WORK INSTRUCTION A: Translate into French this sentence from the abstract on Grade-6 responses to a random generator: "After every five selections students were required to predict the next colour to occur."
WORK INSTRUCTION B: Reproduce the abstract word for word, starting at "Paper presented at" and ending at "UWS (Nepean)".
WORK INSTRUCTION C:
Answer the following questions using the abstract:
(i) How many yellow cubes were among the colored cubes?
(ii) At which institution was the 1996 conference held?
(iii) What percentage of browns did the second group observe?

EXTRACT:
-- Opening Marker --
An investigation into Grade-6 responses to a random generator


Paul L Ayres
University of Western Sydney (Nepean), Australia.






Paper presented at the Conference jointly organised by
Educational Research Association Singapore
and
Australian Association for Research in Education


Singapore Polytechnic
November 25-29 1996.


Paul Ayres
Faculty of Education
UWS (Nepean)
PO BOX 10, Kingswood
NSW 2747, Australia.
Email p.ayres@uws.edu.au
Tel 61 47 360784.

Two groups of grade-six students were each shown a sequence of thirty 
trials where coloured cubes (6 brown, 3 white and 1 yellow) were drawn 
randomly from a box with replacement. After every five selections 
students were required to predict the next colour to occur. One group, 
which observed a high number (73%) of browns occurring, chose brown for 
most predictions. This group demonstrated probabilistic reasoning 
consistent with the odds; however the second group, which observed 
fewer browns (53%), but still a majority, made more random choices.
-- Closing Marker --
Dataset excerpts
-- Opening Marker --
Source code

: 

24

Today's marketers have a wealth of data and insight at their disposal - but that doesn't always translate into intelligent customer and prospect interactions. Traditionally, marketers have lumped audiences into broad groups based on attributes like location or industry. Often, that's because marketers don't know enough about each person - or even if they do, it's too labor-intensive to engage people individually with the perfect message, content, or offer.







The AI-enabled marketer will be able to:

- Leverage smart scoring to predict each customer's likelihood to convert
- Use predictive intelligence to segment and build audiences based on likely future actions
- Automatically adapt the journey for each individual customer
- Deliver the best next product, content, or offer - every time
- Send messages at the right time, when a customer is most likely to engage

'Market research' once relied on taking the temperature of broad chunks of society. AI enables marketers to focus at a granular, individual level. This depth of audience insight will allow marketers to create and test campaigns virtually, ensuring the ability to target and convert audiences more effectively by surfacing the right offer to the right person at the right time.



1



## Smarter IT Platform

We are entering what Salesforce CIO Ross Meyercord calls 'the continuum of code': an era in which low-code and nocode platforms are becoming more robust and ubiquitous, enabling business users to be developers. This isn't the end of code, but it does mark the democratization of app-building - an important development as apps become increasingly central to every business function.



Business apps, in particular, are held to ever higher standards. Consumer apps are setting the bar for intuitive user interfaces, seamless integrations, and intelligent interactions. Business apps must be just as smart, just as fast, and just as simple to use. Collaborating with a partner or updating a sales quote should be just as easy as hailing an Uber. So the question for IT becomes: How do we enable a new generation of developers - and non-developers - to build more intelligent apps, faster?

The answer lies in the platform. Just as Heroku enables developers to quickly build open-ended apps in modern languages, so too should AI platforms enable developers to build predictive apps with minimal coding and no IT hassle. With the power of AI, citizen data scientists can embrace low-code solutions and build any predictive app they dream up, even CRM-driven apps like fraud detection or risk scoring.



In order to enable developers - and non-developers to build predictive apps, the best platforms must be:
-- Closing Marker --
FINAL ANSWER A: Après chaque série de cinq tirages, les élèves devaient prédire la prochaine couleur à apparaître.

FINAL ANSWER B:
Paper presented at the Conference jointly organised by
Educational Research Association Singapore
and
Australian Association for Research in Education


Singapore Polytechnic
November 25-29 1996.


Paul Ayres
Faculty of Education
UWS (Nepean)

FINAL ANSWER C:
(i) One
(ii) Singapore Polytechnic
(iii) 53%